[Opening Dataset records section]

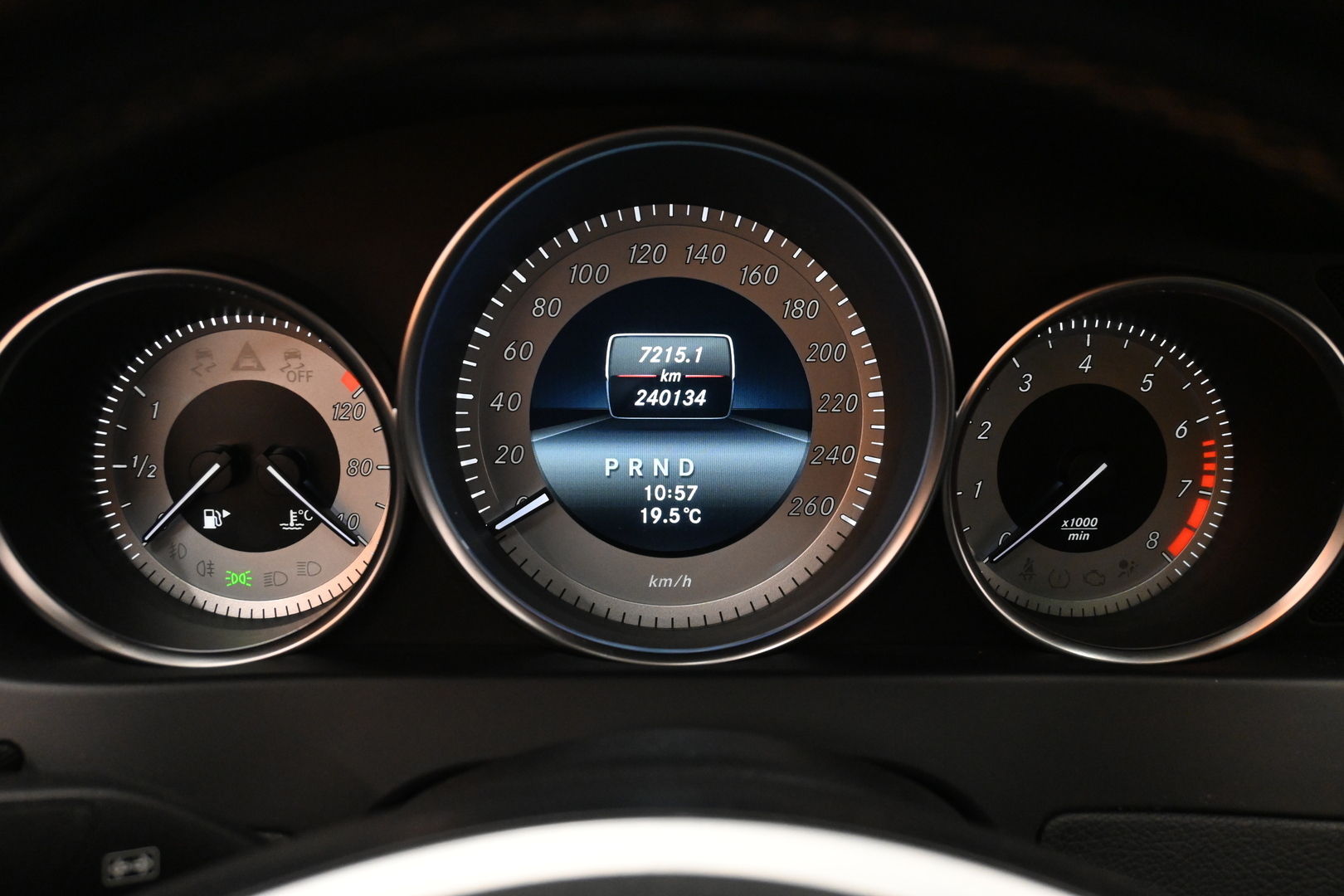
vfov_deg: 36.9
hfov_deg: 53.1
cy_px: 448
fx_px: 1344
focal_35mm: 36
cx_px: 672
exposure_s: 1/100
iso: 3200
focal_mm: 24
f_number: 5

[Closing Dataset records section]

Task directions -> Output the line containing "fx_px: 1344" together with all later lines of the entries, exactly as written, through the final line.

Task response ->
fx_px: 1344
focal_35mm: 36
cx_px: 672
exposure_s: 1/100
iso: 3200
focal_mm: 24
f_number: 5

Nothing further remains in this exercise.